### Teks yang Diberikan

----------

Jumat, 14 Februari 2014

Wawancara Imajiner dengan Musso : dari Djalan Baru, dulu dan sekarang (Bagian 1)



Doni Rao

Konstelasi politik tanah air yang begitu dinamis sejak indonesia mengalami pergolakan ideologi medio 48 (perang dunia kedua) membuat jatidiri bangsa semakin bias, setidaknya terlihat dari tendensiusitas – irisan hegemoni – minstream ideology dunia yang dianut. Pancasila yang kemudian dituding absurd secara prinsipiil menjadikan pakem fundamental yang sulit ditelaah secara pasti. Apakah ini paradoks? Pancasila pun “kembali keasalnya” sebagai ideologi yang multi-interpretatif. Ironi memang, terngiang para pejuang dan pemikir yang meletakkan Pancasila sebagai irisan beragam ideologi yang berakulturasi pada budaya lokal (gotong-royong) dan bukan tendensius hingga memunculkan disintegrasi pemikiran yang distorsif. Yang patut dicatat adalah: multi intepretasi yang dibutuhkan Pancasila adalah sesuai koridor budaya dan memiliki pakem jelas dengan jatidirinya.
Kawan Musso pernah mengkritik hal tersebut. Lewat konsepsi paradigmatiknya Djalan Baru untuk Republik Indonesia, Musso mengungkapkan bahwa urgensi jatidiri kebangsaan yang tersusun dalam dinamika kearifan lokal wajib dijaga selekasnya dari “okupasi” dan donimasi imperialis. Untuk melawannya dibutuhkan kooperasi para kaum revolusioner yang didominasi oleh buruh & tani. Bersatu padu pun tak cukup, bagi Musso aktualisasi pedagogis penting dipadukan dengan kekuatan Massa dengan esensi demagog yang dikomandoi oleh agitator-retorik handal, dan menurut hematnya syarat-syarat tersebut sudah tentu dimiliki oleh kaum revolusioner kiri yang anti imperialis (Komunis). Perspektif pedagogi dituangkannya pada Djalan Baru:

“Berhubung dengan itu, mulai sekarang juga tiap komunis diwajibkan membaca dan mempelajari secara sistematis teori revolusioner dan diwajibkan mengadakan kursus-kursus di kalangan kaum buruh dan tani, agar supaya dengan jalan demikian mereka selalu dapat menghubungkan teori dan praktek dengan erat”.   (Djalan Baru untuk Republik Indonesia, 1948)

----------

### Data Tersedia
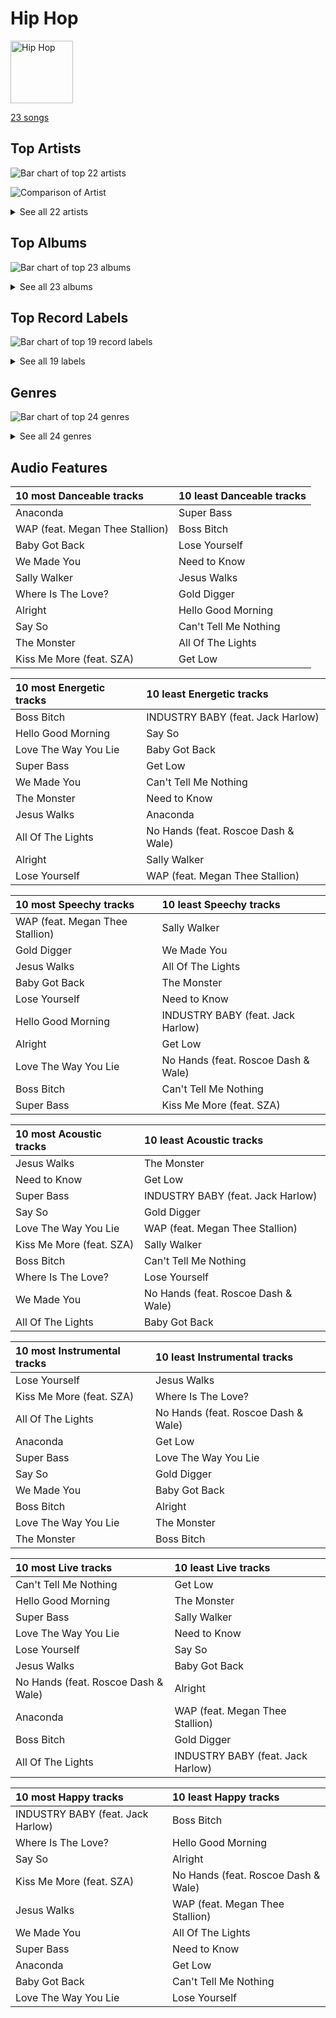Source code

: # Hip Hop


<img src="https://mosaic.scdn.co/640/ab67616d0000b2730b1cfc3df4d9d5d4cbce9208ab67616d0000b27310356a0e81371e6644cb1371ab67616d0000b273908280d9807127e185b71d56ab67616d0000b273c450c89d3eb750d3535b0a0c" alt="Hip Hop" width="100" />

[23 songs](hip_hop_tracks.md)

## Top Artists

![Bar chart of top 22 artists](../images/playlists/hip_hop/artists.png)

![Comparison of Artist](../images/playlists/hip_hop/artists_comparison.png)


<details>
<summary>See all 22 artists</summary>

|   Number of Tracks | Art                                                                                              | Artist                           | 🔗                                                           |
|-------------------:|:-------------------------------------------------------------------------------------------------|:---------------------------------|:------------------------------------------------------------|
|                  4 | <img src="https://i.scdn.co/image/ab6761610000e5eba00b11c129b27a88fc72f36b" alt="" width="50" /> | Eminem                           | [🔗](https://open.spotify.com/artist/7dGJo4pcD2V6oG8kP0tJRR) |
|                  4 | <img src="https://i.scdn.co/image/ab6761610000e5eb727a2ac15afe659be999beba" alt="" width="50" /> | Doja Cat                         | [🔗](https://open.spotify.com/artist/5cj0lLjcoR7YOSnhnX0Po5) |
|                  4 | <img src="https://i.scdn.co/image/ab6761610000e5eb867008a971fae0f4d913f63a" alt="" width="50" /> | Kanye West                       | [🔗](https://open.spotify.com/artist/5K4W6rqBFWDnAN6FQUkS6x) |
|                  2 | <img src="https://i.scdn.co/image/ab6761610000e5eb99e4fca7c0b7cb166d915789" alt="" width="50" /> | [Rihanna](../artists/rihanna.md) | [🔗](https://open.spotify.com/artist/5pKCCKE2ajJHZ9KAiaK11H) |
|                  2 | <img src="https://i.scdn.co/image/ab6761610000e5eb6a8e5e8752d1dc2dafa63f20" alt="" width="50" /> | Nicki Minaj                      | [🔗](https://open.spotify.com/artist/0hCNtLu0JehylgoiP8L4Gh) |
|                  1 | <img src="https://i.scdn.co/image/ab6761610000e5eb7eb7f6371aad8e67e01f0a03" alt="" width="50" /> | SZA                              | [🔗](https://open.spotify.com/artist/7tYKF4w9nC0nq9CsPZTHyP) |
|                  1 | <img src="https://i.scdn.co/image/ab6761610000e5ebd66f1e0c883f319443d68c45" alt="" width="50" /> | Lil Nas X                        | [🔗](https://open.spotify.com/artist/7jVv8c5Fj3E9VhNjxT4snq) |
|                  1 | <img src="https://i.scdn.co/image/a3823abbd476fa00cdf95a9f5cbbe09d2f96add2" alt="" width="50" /> | Jamie Foxx                       | [🔗](https://open.spotify.com/artist/7LnaAXbDVIL75IVPnndf7w) |
|                  1 | <img src="https://i.scdn.co/image/ab6761610000e5eb3eed54e1eb0fed222434d867" alt="" width="50" /> | Waka Flocka Flame                | [🔗](https://open.spotify.com/artist/6f4XkbvYlXMH0QgVRzW0sM) |
|                  1 | <img src="https://i.scdn.co/image/ab6761610000e5eb0e1f90bdff70c339838dcf90" alt="" width="50" /> | Wale                             | [🔗](https://open.spotify.com/artist/67nwj3Y5sZQLl72VNUHEYE) |
|                  1 | <img src="https://i.scdn.co/image/ab6761610000e5eb698a6abf2897a8fc8283cc0c" alt="" width="50" /> | Iggy Azalea                      | [🔗](https://open.spotify.com/artist/5yG7ZAZafVaAlMTeBybKAL) |
|                  1 | <img src="https://i.scdn.co/image/ab6761610000e5eb8c2332e6c0ed96d144a91b3f" alt="" width="50" /> | Cardi B                          | [🔗](https://open.spotify.com/artist/4kYSro6naA4h99UJvo89HB) |
|                  1 | <img src="https://i.scdn.co/image/ab6761610000e5eb12057d342f33c61b3768f2bc" alt="" width="50" /> | T.I.                             | [🔗](https://open.spotify.com/artist/4OBJLual30L7gRl5UkeRcT) |
|                  1 | <img src="https://i.scdn.co/image/8a522c7faa13cf4321ca6bea075fd97f75f40cfe" alt="" width="50" /> | Ying Yang Twins                  | [🔗](https://open.spotify.com/artist/44PA0rCQXikgOWbfY7Fq7m) |
|                  1 | <img src="https://i.scdn.co/image/aafc4156598fa9f8f052ec5687e648ba9120f07e" alt="" width="50" /> | Lil Jon & The East Side Boyz     | [🔗](https://open.spotify.com/artist/3ciRvbBIVz9fBoPbtSYq4x) |
|                  1 | <img src="https://i.scdn.co/image/07b5316f828fe20d0efe0029797157f394ae7640" alt="" width="50" /> | Sir Mix-A-Lot                    | [🔗](https://open.spotify.com/artist/3TQ9JTBI2n2hfo7aRONEYV) |
|                  1 | <img src="https://i.scdn.co/image/ab6761610000e5eb437b9e2a82505b3d93ff1022" alt="" width="50" /> | Kendrick Lamar                   | [🔗](https://open.spotify.com/artist/2YZyLoL8N0Wb9xBt1NhZWg) |
|                  1 | <img src="https://i.scdn.co/image/184674b36baa9cc7f0048502e78ce615a35ba08f" alt="" width="50" /> | Diddy - Dirty Money              | [🔗](https://open.spotify.com/artist/2QYEvpsWUOjqaYuxDPTCmV) |
|                  1 | <img src="https://i.scdn.co/image/ab6761610000e5ebed3a04c76cbc92b97f59c3c0" alt="" width="50" /> | Jack Harlow                      | [🔗](https://open.spotify.com/artist/2LIk90788K0zvyj2JJVwkJ) |
|                  1 | <img src="https://i.scdn.co/image/ab6761610000e5ebabab30b094128cf4c0f2cef1" alt="" width="50" /> | Black Eyed Peas                  | [🔗](https://open.spotify.com/artist/1yxSLGMDHlW21z4YXirZDS) |
|                  1 | <img src="https://i.scdn.co/image/ab6761610000e5eb5bebfdee4c4cfea3473a51ab" alt="" width="50" /> | Megan Thee Stallion              | [🔗](https://open.spotify.com/artist/181bsRPaVXVlUKXrxwZfHK) |
|                  1 | <img src="https://i.scdn.co/image/ab6761610000e5eb858ab48103cfe3c042bc1515" alt="" width="50" /> | Roscoe Dash                      | [🔗](https://open.spotify.com/artist/0bfX8pF8kuHNCs57Ms4jZb) |

</details>


## Top Albums

![Bar chart of top 23 albums](../images/playlists/hip_hop/albums.png)


<details>
<summary>See all 23 albums</summary>

|   Number of Tracks | Art                                                                                              | Album                             | 🔗                                                          |
|-------------------:|:-------------------------------------------------------------------------------------------------|:----------------------------------|:-----------------------------------------------------------|
|                  1 | <img src="https://i.scdn.co/image/ab67616d0000b273c450c89d3eb750d3535b0a0c" alt="" width="50" /> | WAP (feat. Megan Thee Stallion)   | [🔗](https://open.spotify.com/album/2ogiazbrNEx0kQHGl5ZBTQ) |
|                  1 | <img src="https://i.scdn.co/image/ab67616d0000b273cdb645498cd3d8a2db4d05e1" alt="" width="50" /> | To Pimp A Butterfly               | [🔗](https://open.spotify.com/album/7ycBtnsMtyVbbwTfJwRjSP) |
|                  1 | <img src="https://i.scdn.co/image/ab67616d0000b2730f79d1616e3b02368d41f458" alt="" width="50" /> | The Pinkprint (Deluxe)            | [🔗](https://open.spotify.com/album/5ooCuPIk58IwSo6DRr1JCu) |
|                  1 | <img src="https://i.scdn.co/image/ab67616d0000b27357195dfe8926f713b21d6cac" alt="" width="50" /> | The Marshall Mathers LP2          | [🔗](https://open.spotify.com/album/3vOgbDjgsZBAPwV2M3bNOj) |
|                  1 | <img src="https://i.scdn.co/image/ab67616d0000b27325b055377757b3cdd6f26b78" alt="" width="50" /> | The College Dropout               | [🔗](https://open.spotify.com/album/4Uv86qWpGTxf7fU7lG5X6F) |
|                  1 | <img src="https://i.scdn.co/image/ab67616d0000b27331aafa752187cb0284307200" alt="" width="50" /> | SHADYXV                           | [🔗](https://open.spotify.com/album/6wdSf72duVewXTqhYU3Z87) |
|                  1 | <img src="https://i.scdn.co/image/ab67616d0000b273506c4cc93e5a6234164125e1" alt="" width="50" /> | Relapse: Refill                   | [🔗](https://open.spotify.com/album/7MZzYkbHL9Tk3O6WeD4Z0Z) |
|                  1 | <img src="https://i.scdn.co/image/ab67616d0000b273c08d5fa5c0f1a834acef5100" alt="" width="50" /> | Recovery                          | [🔗](https://open.spotify.com/album/47BiFcV59TQi2s9SkBo2pb) |
|                  1 | <img src="https://i.scdn.co/image/ab67616d0000b2734df3245f26298a1579ecc321" alt="" width="50" /> | Planet Her                        | [🔗](https://open.spotify.com/album/1nAQbHeOWTfQzbOoFrvndW) |
|                  1 | <img src="https://i.scdn.co/image/ab67616d0000b27343f15453faa4973061411a79" alt="" width="50" /> | Pink Friday                       | [🔗](https://open.spotify.com/album/5jem47f4IRH6UaxNAWO6vD) |
|                  1 | <img src="https://i.scdn.co/image/ab67616d0000b273d9194aa18fa4c9362b47464f" alt="" width="50" /> | My Beautiful Dark Twisted Fantasy | [🔗](https://open.spotify.com/album/20r762YmB5HeofjMCiPMLv) |
|                  1 | <img src="https://i.scdn.co/image/ab67616d0000b273f82c7e4376cf8267fb396b7d" alt="" width="50" /> | Mack Daddy                        | [🔗](https://open.spotify.com/album/6c62jxWCe2aisIudaDRcaP) |
|                  1 | <img src="https://i.scdn.co/image/ab67616d0000b273be82673b5f79d9658ec0a9fd" alt="" width="50" /> | MONTERO                           | [🔗](https://open.spotify.com/album/6pOiDiuDQqrmo5DbG0ZubR) |
|                  1 | <img src="https://i.scdn.co/image/ab67616d0000b273428d2255141c2119409a31b2" alt="" width="50" /> | Late Registration                 | [🔗](https://open.spotify.com/album/5ll74bqtkcXlKE7wwkMq4g) |
|                  1 | <img src="https://i.scdn.co/image/ab67616d0000b2730b1cfc3df4d9d5d4cbce9208" alt="" width="50" /> | Last Train To Paris               | [🔗](https://open.spotify.com/album/2psjRixnoePs8ZqE8cuU5Z) |
|                  1 | <img src="https://i.scdn.co/image/ab67616d0000b273908280d9807127e185b71d56" alt="" width="50" /> | Kiss Me More (feat. SZA)          | [🔗](https://open.spotify.com/album/1OnzqJTL9bwe4kvaLxRYxt) |
|                  1 | <img src="https://i.scdn.co/image/ab67616d0000b2733ba0e7112f965bfda72b1c5b" alt="" width="50" /> | Kings Of Crunk                    | [🔗](https://open.spotify.com/album/4htcOW08TqINNLbcSf9esI) |
|                  1 | <img src="https://i.scdn.co/image/ab67616d0000b273fc26c1e9b1cc4ecd87e9ddef" alt="" width="50" /> | In My Defense                     | [🔗](https://open.spotify.com/album/3kQvfhjfU6Mleis6k6vpmw) |
|                  1 | <img src="https://i.scdn.co/image/ab67616d0000b27382b243023b937fd579a35533" alt="" width="50" /> | Hot Pink                          | [🔗](https://open.spotify.com/album/1MmVkhiwTH0BkNOU3nw5d3) |
|                  1 | <img src="https://i.scdn.co/image/ab67616d0000b27326f7f19c7f0381e56156c94a" alt="" width="50" /> | Graduation                        | [🔗](https://open.spotify.com/album/4SZko61aMnmgvNhfhgTuD3) |
|                  1 | <img src="https://i.scdn.co/image/fade577145599daff924bb7b28386a84f67bd1db" alt="" width="50" /> | Flockaveli                        | [🔗](https://open.spotify.com/album/6MQtWELG7aRX7CkAzQ6nLM) |
|                  1 | <img src="https://i.scdn.co/image/ab67616d0000b27329a42ba069a854c9078377b4" alt="" width="50" /> | Elephunk                          | [🔗](https://open.spotify.com/album/3eqkfT9f1XyM8GME1gVDrD) |
|                  1 | <img src="https://i.scdn.co/image/ab67616d0000b27310356a0e81371e6644cb1371" alt="" width="50" /> | Boss Bitch                        | [🔗](https://open.spotify.com/album/4pmyFpGicLLIgNPc1TQXKc) |

</details>


## Top Record Labels

![Bar chart of top 19 record labels](../images/playlists/hip_hop/labels.png)


<details>
<summary>See all 19 labels</summary>

|   Number of Tracks | Label                                                                           |
|-------------------:|:--------------------------------------------------------------------------------|
|                  4 | [Roc-A-Fella](../labels/roc_a_fella.md)                                         |
|                  4 | [Aftermath](../labels/aftermath.md)                                             |
|                  3 | [RCA Records Label](../labels/rca_records_label.md)                             |
|                  3 | [Kemosabe Records](../labels/kemosabe_records.md)                               |
|                  2 | [Nicki Minaj](../labels/nicki_minaj.md)                                         |
|                  2 | [Cash Money](../labels/cash_money.md)                                           |
|                  2 | [Atlantic Records](../labels/atlantic_records.md)                               |
|                  1 | [Warner Records](../labels/warner_records.md)                                   |
|                  1 | [The Orchard](../labels/the_orchard.md)                                         |
|                  1 | [KSR](../labels/ksr.md)                                                         |
|                  1 | [Interscope Records](../labels/interscope_records.md)                           |
|                  1 | [EMPIRE](../labels/empire.md)                                                   |
|                  1 | [Columbia](../labels/columbia.md)                                               |
|                  1 | [Bad Dreams Records](../labels/bad_dreams_records.md)                           |
|                  1 | [Bad Boy](../labels/bad_boy.md)                                                 |
|                  1 | [Asylum](../labels/asylum.md)                                                   |
|                  1 | [American Recordings Catalog P&D](../labels/american_recordings_catalog_p_d.md) |
|                  1 | [A&M](../labels/a_m.md)                                                         |
|                  1 | [3H](../labels/3h.md)                                                           |

</details>


## Genres

![Bar chart of top 24 genres](../images/playlists/hip_hop/genres.png)


<details>
<summary>See all 24 genres</summary>

|   Number of Tracks | Genre                                       |
|-------------------:|:--------------------------------------------|
|                 16 | rap                                         |
|                 10 | [pop](../genres/pop.md)                     |
|                  9 | [dance pop](../genres/dance_pop.md)         |
|                  7 | hip hop                                     |
|                  4 | pop rap                                     |
|                  4 | hip pop                                     |
|                  4 | detroit hip hop                             |
|                  4 | chicago rap                                 |
|                  3 | gangster rap                                |
|                  2 | trap                                        |
|                  2 | southern hip hop                            |
|                  2 | queens hip hop                              |
|                  2 | dirty south rap                             |
|                  2 | atl hip hop                                 |
|                  1 | west coast rap                              |
|                  1 | [post-teen pop](../genres/post_teen_pop.md) |
|                  1 | old school hip hop                          |
|                  1 | old school atlanta hip hop                  |
|                  1 | lgbtq+ hip hop                              |
|                  1 | hip house                                   |
|                  1 | crunk                                       |
|                  1 | conscious hip hop                           |
|                  1 | australian hip hop                          |
|                  1 | atlanta bass                                |

</details>


## Audio Features

| 10 most Danceable tracks        | 10 least Danceable tracks   |
|:--------------------------------|:----------------------------|
| Anaconda                        | Super Bass                  |
| WAP (feat. Megan Thee Stallion) | Boss Bitch                  |
| Baby Got Back                   | Lose Yourself               |
| We Made You                     | Need to Know                |
| Sally Walker                    | Jesus Walks                 |
| Where Is The Love?              | Gold Digger                 |
| Alright                         | Hello Good Morning          |
| Say So                          | Can't Tell Me Nothing       |
| The Monster                     | All Of The Lights           |
| Kiss Me More (feat. SZA)        | Get Low                     |

| 10 most Energetic tracks   | 10 least Energetic tracks           |
|:---------------------------|:------------------------------------|
| Boss Bitch                 | INDUSTRY BABY (feat. Jack Harlow)   |
| Hello Good Morning         | Say So                              |
| Love The Way You Lie       | Baby Got Back                       |
| Super Bass                 | Get Low                             |
| We Made You                | Can't Tell Me Nothing               |
| The Monster                | Need to Know                        |
| Jesus Walks                | Anaconda                            |
| All Of The Lights          | No Hands (feat. Roscoe Dash & Wale) |
| Alright                    | Sally Walker                        |
| Lose Yourself              | WAP (feat. Megan Thee Stallion)     |

| 10 most Speechy tracks          | 10 least Speechy tracks             |
|:--------------------------------|:------------------------------------|
| WAP (feat. Megan Thee Stallion) | Sally Walker                        |
| Gold Digger                     | We Made You                         |
| Jesus Walks                     | All Of The Lights                   |
| Baby Got Back                   | The Monster                         |
| Lose Yourself                   | Need to Know                        |
| Hello Good Morning              | INDUSTRY BABY (feat. Jack Harlow)   |
| Alright                         | Get Low                             |
| Love The Way You Lie            | No Hands (feat. Roscoe Dash & Wale) |
| Boss Bitch                      | Can't Tell Me Nothing               |
| Super Bass                      | Kiss Me More (feat. SZA)            |

| 10 most Acoustic tracks   | 10 least Acoustic tracks            |
|:--------------------------|:------------------------------------|
| Jesus Walks               | The Monster                         |
| Need to Know              | Get Low                             |
| Super Bass                | INDUSTRY BABY (feat. Jack Harlow)   |
| Say So                    | Gold Digger                         |
| Love The Way You Lie      | WAP (feat. Megan Thee Stallion)     |
| Kiss Me More (feat. SZA)  | Sally Walker                        |
| Boss Bitch                | Can't Tell Me Nothing               |
| Where Is The Love?        | Lose Yourself                       |
| We Made You               | No Hands (feat. Roscoe Dash & Wale) |
| All Of The Lights         | Baby Got Back                       |

| 10 most Instrumental tracks   | 10 least Instrumental tracks        |
|:------------------------------|:------------------------------------|
| Lose Yourself                 | Jesus Walks                         |
| Kiss Me More (feat. SZA)      | Where Is The Love?                  |
| All Of The Lights             | No Hands (feat. Roscoe Dash & Wale) |
| Anaconda                      | Get Low                             |
| Super Bass                    | Love The Way You Lie                |
| Say So                        | Gold Digger                         |
| We Made You                   | Baby Got Back                       |
| Boss Bitch                    | Alright                             |
| Love The Way You Lie          | The Monster                         |
| The Monster                   | Boss Bitch                          |

| 10 most Live tracks                 | 10 least Live tracks              |
|:------------------------------------|:----------------------------------|
| Can't Tell Me Nothing               | Get Low                           |
| Hello Good Morning                  | The Monster                       |
| Super Bass                          | Sally Walker                      |
| Love The Way You Lie                | Need to Know                      |
| Lose Yourself                       | Say So                            |
| Jesus Walks                         | Baby Got Back                     |
| No Hands (feat. Roscoe Dash & Wale) | Alright                           |
| Anaconda                            | WAP (feat. Megan Thee Stallion)   |
| Boss Bitch                          | Gold Digger                       |
| All Of The Lights                   | INDUSTRY BABY (feat. Jack Harlow) |

| 10 most Happy tracks              | 10 least Happy tracks               |
|:----------------------------------|:------------------------------------|
| INDUSTRY BABY (feat. Jack Harlow) | Boss Bitch                          |
| Where Is The Love?                | Hello Good Morning                  |
| Say So                            | Alright                             |
| Kiss Me More (feat. SZA)          | No Hands (feat. Roscoe Dash & Wale) |
| Jesus Walks                       | WAP (feat. Megan Thee Stallion)     |
| We Made You                       | All Of The Lights                   |
| Super Bass                        | Need to Know                        |
| Anaconda                          | Get Low                             |
| Baby Got Back                     | Can't Tell Me Nothing               |
| Love The Way You Lie              | Lose Yourself                       |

----------

### Tugas dan Latihan
1) Menurut teks tentang Musso, kaum revolusioner didominasi oleh siapa?
2) Tulis ulang bagian teks tentang Musso, mulai dari "Konstelasi politik tanah" sampai "jelas dengan jatidirinya.", dan ganti sebutan "Pancasila" menjadi "dasar negara".
3) Teruskan teks tentang Musso dan Djalan Baru setelah kalimat terakhir yang tercantum.

### Penyelesaian Soal
1) Kaum revolusioner didominasi oleh buruh dan tani.

2)
Konstelasi politik tanah air yang begitu dinamis sejak indonesia mengalami pergolakan ideologi medio 48 (perang dunia kedua) membuat jatidiri bangsa semakin bias, setidaknya terlihat dari tendensiusitas – irisan hegemoni – minstream ideology dunia yang dianut. dasar negara yang kemudian dituding absurd secara prinsipiil menjadikan pakem fundamental yang sulit ditelaah secara pasti. Apakah ini paradoks? dasar negara pun “kembali keasalnya” sebagai ideologi yang multi-interpretatif. Ironi memang, terngiang para pejuang dan pemikir yang meletakkan dasar negara sebagai irisan beragam ideologi yang berakulturasi pada budaya lokal (gotong-royong) dan bukan tendensius hingga memunculkan disintegrasi pemikiran yang distorsif. Yang patut dicatat adalah: multi intepretasi yang dibutuhkan dasar negara adalah sesuai koridor budaya dan memiliki pakem jelas dengan jatidirinya.

3)
Yang menarik, sisi intelektuilnya pun mengemuka tatkala mengharapkan kesempurnaan komparasi relevan teori dan terapan – walaupun tidak signifikan secara implementatif. Musso sedikit berbeda dengan kaum  “sosialis kanan” Sjahrir yang baginya reaksioner itu, yang hanya mengagungkan hegemoni pedagog dan diplomatisasi yang tak jarang menjadi bumerang bagi bangsa sendiri. Juga dengan Tan Malaka yang walaupun kuat dengan teori-teori ilmiah namun tidak menerapkannya secara personal. Tan selalu melempar jabatan ketua umum setiap mendirikan partai dan organisasi politik. Berbeda dengan Musso yang “berani” dan garang menerapkannya dengan penuh konsekuensi hingga terkesan oportunistik.
Kritik tajamnya kemudian adalah ketika misikinnya kemauan para pemikir politik  untuk menggunakan teori yang cenderung revolusioner dengan semangat patriotik massa yang mulai terdidik. Ini menjauhi – bahkan meninggalkan – asumsi “massa sebagai objek” atau “interdependensi objek dari subjek”, ia menitikberatkan massa dengan keterdidikannya sebagai “interaksi subjek”. Musso mengubahnya dengan elegan walau banyak menuai kritik dan ekspektasinya menjadi anti klimaks secara realitas. Lebih lanjut sang Oude Heer mengungkapkan:

“Teori yang tidak dihubungkan dengan massa, tidak dapat merupakan kekuatan. Akan tetapi sebaliknya teori yang berhubungan erat dengan massa merupakan kekuatan yang maha hebat”.    (Djalan Baru untuk Republik Indonesia, 1948)
Gabungan dua kutub “epistemologi gerakan” manusia itu membuat Musso menambahkan satu variabel untuk merasionalisasi gagasannya melawan Imperialis, yakni pendidikan. Saya pun menerawang, bagaimana bila dua komparasi Musso lewat Djalan Barunya yang menang melawan Soekarno pada 48? Atau bila Musso tidak mati tertembak dan kemudian menjadi elit diIndonesia? Kesaktian Djalan Barunya dibanding Pancasila? Perspketifnya relevan hingga kini? Komunisme di Indonesia? dan banyak sekali pertanyaan-pertanyaan yang terngiang.
Untuk itu, sebagai bagian pemuasan hasrat saya coba berfantasi dengan menghadirkan wawancara Imajiner dengan relevansi prolog awal diatas.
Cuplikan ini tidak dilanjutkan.